One of my childhood dreams, ever since I first visited the northern Japanese island of Hokkaido, was to one day witness the ice floes filling the bay of the Okhotsk Sea. I got my first taste of what the cold and the ice from the Arctic meant when the cohort of 10-year-old summer camp companions and I dashed down the beach of Abashiri and plunged into the lead grey water. Within a minute our legs and lips turned blue from the frigidity and we scrambled out, gasping and squealing with joy. I still recall the suck of the grey sand and how the cold gripped my ankles the deeper I sunk.
That summer seemed to shake loose the stiff joints of Tokyo and, for a child who spent a lot of time alone and had few friends, to suddenly be sharing this new world of wide horizons with other children, just as excited as me, left me almost giddy with joy. I hardly rested a moment indoors within the three day ferry ride north. There was too much to see. Out across the waves glided black-tailed and laysan albatrosses, their wings held outstretched and still for impossibly long spells, just a handsbreadth above the waves, never seeming to need the aid of flapping. Among them, skirling like dark knives over the water’s surface, slipped sooty and short-tailed shearwaters, one of their wingtips skirting the water. Storm petrels danced on the waves like angels, at play with the wind. We saw fur seals, and common dolphin, and humpback whales, and once, far off, even an orca. On the second day, when the sea was lifting and dropping the ship on its heaving shoulders, some of us stood near the prow, daring each other to get drenched by the wings of turquoise spume that crashed over the gunwhales. Later in the evening, drowsy with fatigue, we sat in the great public bath amidships, sliding back and forth across the bathtub floor as the water sloshed like a drunk hippopotamus.

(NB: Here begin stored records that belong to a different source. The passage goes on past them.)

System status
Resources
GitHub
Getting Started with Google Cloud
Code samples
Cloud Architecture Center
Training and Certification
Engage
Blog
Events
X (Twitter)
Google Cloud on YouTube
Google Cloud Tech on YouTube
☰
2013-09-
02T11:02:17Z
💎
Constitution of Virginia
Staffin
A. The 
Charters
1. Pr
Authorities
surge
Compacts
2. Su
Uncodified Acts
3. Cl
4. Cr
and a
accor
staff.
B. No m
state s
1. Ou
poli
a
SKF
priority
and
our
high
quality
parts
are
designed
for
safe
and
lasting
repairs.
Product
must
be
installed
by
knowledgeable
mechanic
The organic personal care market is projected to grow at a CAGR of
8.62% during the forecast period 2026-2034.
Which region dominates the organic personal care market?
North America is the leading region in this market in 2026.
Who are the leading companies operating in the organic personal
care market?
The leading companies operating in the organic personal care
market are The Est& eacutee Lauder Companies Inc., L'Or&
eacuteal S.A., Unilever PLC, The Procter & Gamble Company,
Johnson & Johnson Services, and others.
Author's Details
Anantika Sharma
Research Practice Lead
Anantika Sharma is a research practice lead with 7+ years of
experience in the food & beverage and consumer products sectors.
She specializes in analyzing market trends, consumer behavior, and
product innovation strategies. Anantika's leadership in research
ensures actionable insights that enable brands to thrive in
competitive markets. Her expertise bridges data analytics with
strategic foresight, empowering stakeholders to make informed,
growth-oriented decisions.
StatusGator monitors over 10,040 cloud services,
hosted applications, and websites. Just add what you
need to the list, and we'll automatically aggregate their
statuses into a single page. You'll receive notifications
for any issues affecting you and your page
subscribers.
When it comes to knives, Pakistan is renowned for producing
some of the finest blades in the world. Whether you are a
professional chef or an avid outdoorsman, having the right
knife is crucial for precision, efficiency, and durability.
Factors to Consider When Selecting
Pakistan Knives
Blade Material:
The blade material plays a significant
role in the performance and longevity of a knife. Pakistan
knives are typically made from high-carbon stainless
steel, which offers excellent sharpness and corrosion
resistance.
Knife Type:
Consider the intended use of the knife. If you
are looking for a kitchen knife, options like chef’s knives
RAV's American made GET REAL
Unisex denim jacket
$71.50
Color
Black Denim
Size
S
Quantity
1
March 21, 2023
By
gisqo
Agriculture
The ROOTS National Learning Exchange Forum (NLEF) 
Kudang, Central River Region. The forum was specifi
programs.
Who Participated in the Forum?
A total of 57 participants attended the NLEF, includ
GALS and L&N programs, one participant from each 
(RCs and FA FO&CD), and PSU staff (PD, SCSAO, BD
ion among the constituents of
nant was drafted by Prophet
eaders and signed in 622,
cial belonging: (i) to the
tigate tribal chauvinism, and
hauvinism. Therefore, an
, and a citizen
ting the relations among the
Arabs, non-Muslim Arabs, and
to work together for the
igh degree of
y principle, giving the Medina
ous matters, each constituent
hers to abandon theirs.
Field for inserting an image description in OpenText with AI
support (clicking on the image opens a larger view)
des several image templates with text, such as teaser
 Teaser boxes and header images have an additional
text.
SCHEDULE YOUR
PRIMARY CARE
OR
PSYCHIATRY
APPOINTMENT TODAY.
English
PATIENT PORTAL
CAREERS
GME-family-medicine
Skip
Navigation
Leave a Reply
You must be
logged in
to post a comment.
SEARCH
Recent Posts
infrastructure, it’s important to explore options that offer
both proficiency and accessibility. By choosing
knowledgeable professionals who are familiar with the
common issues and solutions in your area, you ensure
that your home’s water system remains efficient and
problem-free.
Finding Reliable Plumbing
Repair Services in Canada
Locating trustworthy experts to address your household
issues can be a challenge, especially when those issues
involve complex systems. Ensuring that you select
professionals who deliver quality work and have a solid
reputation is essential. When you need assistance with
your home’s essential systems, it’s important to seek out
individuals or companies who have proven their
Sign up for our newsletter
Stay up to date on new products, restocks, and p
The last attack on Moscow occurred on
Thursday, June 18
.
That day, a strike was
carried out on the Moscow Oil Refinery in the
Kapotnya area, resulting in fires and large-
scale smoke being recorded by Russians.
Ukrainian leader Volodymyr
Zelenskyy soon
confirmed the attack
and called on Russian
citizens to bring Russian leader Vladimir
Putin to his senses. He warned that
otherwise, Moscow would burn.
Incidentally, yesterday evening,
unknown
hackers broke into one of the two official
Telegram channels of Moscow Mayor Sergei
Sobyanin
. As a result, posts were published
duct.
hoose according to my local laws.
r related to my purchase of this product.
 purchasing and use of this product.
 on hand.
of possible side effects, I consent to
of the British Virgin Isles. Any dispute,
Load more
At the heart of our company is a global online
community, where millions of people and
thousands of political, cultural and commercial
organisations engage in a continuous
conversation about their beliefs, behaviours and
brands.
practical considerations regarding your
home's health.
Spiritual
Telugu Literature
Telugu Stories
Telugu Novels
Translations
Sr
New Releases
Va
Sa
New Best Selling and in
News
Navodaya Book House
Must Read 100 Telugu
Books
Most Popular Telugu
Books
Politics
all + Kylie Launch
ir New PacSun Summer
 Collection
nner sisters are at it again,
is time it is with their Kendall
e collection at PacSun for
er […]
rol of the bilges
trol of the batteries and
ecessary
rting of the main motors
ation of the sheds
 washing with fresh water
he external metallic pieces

Hokkaido has always generated a kind of granting of my book-generated longings. Each of the five times I was there, over a period of 24 years, I met extraordinary people and encountered wild animals still very much alive and not yet just characters in a fairy tale.
And in May of 1994 my wish to see the ice floes of the Okhotsk Sea came true. As if set up purely for my viewing pleasure, the ice floes reversed their northern drift and returned to the northwest shores of Hokkaido in late May. Such a thing had not happened in anyone’s lifetime according to some locals I bantered with as we stood and prodded at a floe. “And it is awful for business.” grumbled an old fisherwoman. “We can’t set the boats out to go squid fishing.”
A day before we boarded the ferry back for Tokyo, we climbed some bluffs off the trail in Shiretoko National Park and sat basking in the sun for a whole day, hardly saying a word, hardly needing to think. The floes seemed to reach out toward some land in a dream.
It was one of those perfect days one’s life.